WRITTEN REQUEST 1: In the passage about a mother's kitchen, what medium did the writer choose to explore the relationship between a woman and her kitchen?
WRITTEN REQUEST 2: Summarize the passage about a mother's kitchen in two sentences.

“My earliest memories of my mother is of seeing her in the kitchen – she would be there when I left to school, having just cooked our breakfast and lunch and when I returned, she would hurry back there to dish up some delicious snacks. My last glimpse of her for the day would be tidying up in the kitchen and my first one of her either hurrying to or from there. I began to wonder what this space meant to her. It was enigmatic to me – to me, it was just a physical space out of which magically delicious morsels appeared but what did this space mean to her? Did she transform the space or was she the one being transformed? Was it her fiefdom where she felt more powerful, more valid because it helped her create so much for her family? Or was it a prison to which she went unwillingly each day?
I wanted to explore this idea – of the relationship between a woman and her kitchen through the medium of a dance film. But exploring the idea with the dancers led to some very interesting and often completely unexpected answers! To the dancers, the space became events, incidents, emotions and stories. It was a set-up that represented everything that was disadvantageous of being a woman. And so the space transformed and with it, the narration too – a space to cook – true – but also a space to voice out, a space for release.

STORED RECORDS:
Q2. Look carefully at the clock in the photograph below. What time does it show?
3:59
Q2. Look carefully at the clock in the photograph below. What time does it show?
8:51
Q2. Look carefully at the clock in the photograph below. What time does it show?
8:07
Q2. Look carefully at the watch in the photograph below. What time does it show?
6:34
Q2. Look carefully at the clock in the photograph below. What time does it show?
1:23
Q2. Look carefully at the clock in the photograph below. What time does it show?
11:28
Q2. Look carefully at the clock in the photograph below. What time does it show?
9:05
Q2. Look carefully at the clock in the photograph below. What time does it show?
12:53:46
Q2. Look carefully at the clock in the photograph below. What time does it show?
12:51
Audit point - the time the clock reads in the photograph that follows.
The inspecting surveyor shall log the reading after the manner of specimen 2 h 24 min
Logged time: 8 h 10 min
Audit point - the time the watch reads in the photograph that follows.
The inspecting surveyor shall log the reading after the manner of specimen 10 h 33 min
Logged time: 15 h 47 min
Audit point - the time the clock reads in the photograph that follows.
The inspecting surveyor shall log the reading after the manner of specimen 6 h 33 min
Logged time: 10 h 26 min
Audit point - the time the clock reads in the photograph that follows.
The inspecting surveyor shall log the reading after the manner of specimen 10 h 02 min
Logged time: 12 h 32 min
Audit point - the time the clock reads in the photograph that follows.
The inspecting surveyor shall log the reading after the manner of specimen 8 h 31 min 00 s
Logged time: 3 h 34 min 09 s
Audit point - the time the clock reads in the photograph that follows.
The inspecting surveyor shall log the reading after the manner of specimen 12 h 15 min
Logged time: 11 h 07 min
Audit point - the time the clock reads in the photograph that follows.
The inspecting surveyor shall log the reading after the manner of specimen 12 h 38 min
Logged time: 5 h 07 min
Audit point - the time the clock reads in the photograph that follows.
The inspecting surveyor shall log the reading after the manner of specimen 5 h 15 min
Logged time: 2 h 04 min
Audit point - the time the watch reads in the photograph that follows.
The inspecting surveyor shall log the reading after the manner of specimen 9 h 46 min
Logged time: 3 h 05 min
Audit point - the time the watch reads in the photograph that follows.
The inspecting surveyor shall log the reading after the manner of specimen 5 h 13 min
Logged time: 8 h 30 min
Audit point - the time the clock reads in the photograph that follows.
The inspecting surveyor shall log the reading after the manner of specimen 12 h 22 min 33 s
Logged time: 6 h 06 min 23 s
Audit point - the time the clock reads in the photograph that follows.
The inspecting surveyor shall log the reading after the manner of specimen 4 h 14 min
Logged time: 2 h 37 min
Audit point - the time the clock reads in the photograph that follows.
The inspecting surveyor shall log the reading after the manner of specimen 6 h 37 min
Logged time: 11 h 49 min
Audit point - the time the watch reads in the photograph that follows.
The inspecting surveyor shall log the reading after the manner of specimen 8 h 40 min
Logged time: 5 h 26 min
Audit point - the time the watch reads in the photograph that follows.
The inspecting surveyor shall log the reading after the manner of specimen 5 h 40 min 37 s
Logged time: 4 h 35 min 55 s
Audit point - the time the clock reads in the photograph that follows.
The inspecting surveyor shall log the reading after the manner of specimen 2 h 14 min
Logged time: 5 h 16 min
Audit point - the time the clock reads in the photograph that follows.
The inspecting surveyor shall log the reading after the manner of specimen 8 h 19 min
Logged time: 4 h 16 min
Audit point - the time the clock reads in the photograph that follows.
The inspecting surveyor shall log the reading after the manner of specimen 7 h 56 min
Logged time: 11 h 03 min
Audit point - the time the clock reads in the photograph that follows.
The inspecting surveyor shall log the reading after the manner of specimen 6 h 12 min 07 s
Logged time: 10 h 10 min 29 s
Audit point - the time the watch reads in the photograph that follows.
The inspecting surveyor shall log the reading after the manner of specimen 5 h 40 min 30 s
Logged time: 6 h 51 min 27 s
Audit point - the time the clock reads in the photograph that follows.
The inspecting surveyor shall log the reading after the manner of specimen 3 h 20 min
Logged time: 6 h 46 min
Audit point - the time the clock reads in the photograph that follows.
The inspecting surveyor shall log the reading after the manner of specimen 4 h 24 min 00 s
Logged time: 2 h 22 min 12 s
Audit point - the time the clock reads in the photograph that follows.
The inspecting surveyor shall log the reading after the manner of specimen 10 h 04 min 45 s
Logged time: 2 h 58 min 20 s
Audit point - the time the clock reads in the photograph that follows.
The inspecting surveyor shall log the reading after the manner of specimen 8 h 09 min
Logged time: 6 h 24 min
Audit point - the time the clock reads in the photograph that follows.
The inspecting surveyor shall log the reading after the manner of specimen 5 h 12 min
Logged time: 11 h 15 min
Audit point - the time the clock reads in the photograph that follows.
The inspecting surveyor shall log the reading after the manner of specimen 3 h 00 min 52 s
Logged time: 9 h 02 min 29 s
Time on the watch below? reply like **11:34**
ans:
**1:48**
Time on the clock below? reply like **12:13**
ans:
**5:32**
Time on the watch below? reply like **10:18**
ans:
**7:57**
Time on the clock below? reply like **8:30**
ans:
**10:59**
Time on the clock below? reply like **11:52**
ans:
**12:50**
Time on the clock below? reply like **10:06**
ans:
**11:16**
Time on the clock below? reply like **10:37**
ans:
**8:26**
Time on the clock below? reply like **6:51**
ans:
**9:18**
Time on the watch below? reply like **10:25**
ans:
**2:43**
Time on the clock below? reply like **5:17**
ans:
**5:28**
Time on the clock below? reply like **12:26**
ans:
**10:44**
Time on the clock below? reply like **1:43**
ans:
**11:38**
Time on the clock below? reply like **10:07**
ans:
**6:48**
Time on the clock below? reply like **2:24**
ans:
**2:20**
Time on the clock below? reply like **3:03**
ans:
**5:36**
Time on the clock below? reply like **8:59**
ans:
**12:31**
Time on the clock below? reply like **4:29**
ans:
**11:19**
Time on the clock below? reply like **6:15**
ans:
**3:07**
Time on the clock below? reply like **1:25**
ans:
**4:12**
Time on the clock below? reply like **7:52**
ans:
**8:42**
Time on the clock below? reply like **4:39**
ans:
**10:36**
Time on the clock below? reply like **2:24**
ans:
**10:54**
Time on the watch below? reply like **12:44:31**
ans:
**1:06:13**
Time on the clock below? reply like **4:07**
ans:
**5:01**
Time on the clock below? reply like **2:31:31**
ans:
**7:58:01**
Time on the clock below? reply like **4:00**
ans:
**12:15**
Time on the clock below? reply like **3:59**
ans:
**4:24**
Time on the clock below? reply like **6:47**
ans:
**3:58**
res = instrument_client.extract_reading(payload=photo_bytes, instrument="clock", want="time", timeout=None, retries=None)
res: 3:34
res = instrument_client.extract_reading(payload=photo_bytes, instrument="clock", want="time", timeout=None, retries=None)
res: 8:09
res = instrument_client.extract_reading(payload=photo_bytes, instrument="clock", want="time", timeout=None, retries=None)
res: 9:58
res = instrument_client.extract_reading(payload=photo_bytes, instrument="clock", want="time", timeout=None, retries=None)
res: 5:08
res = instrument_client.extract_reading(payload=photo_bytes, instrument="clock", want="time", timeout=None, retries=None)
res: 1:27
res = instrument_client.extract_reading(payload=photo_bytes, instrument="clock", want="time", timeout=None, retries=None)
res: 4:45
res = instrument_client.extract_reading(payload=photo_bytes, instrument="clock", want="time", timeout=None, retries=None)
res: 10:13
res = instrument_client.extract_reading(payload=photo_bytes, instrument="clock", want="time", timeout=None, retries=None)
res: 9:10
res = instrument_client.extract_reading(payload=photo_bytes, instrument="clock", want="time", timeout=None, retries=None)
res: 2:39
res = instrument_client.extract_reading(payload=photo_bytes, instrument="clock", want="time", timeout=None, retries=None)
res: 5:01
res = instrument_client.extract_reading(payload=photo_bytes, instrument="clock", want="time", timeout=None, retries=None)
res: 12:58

FINAL RESULT 1: A dance film.

FINAL RESULT 2: The writer remembers a mother who always seemed to be in the kitchen and wonders whether that space was her fiefdom, where she felt more powerful, or a prison she entered unwillingly each day. Exploring a woman's relationship with her kitchen through a dance film, the writer found that the dancers turned the space into events, emotions and stories, so that it became a place to cook and also a place to voice out and find release.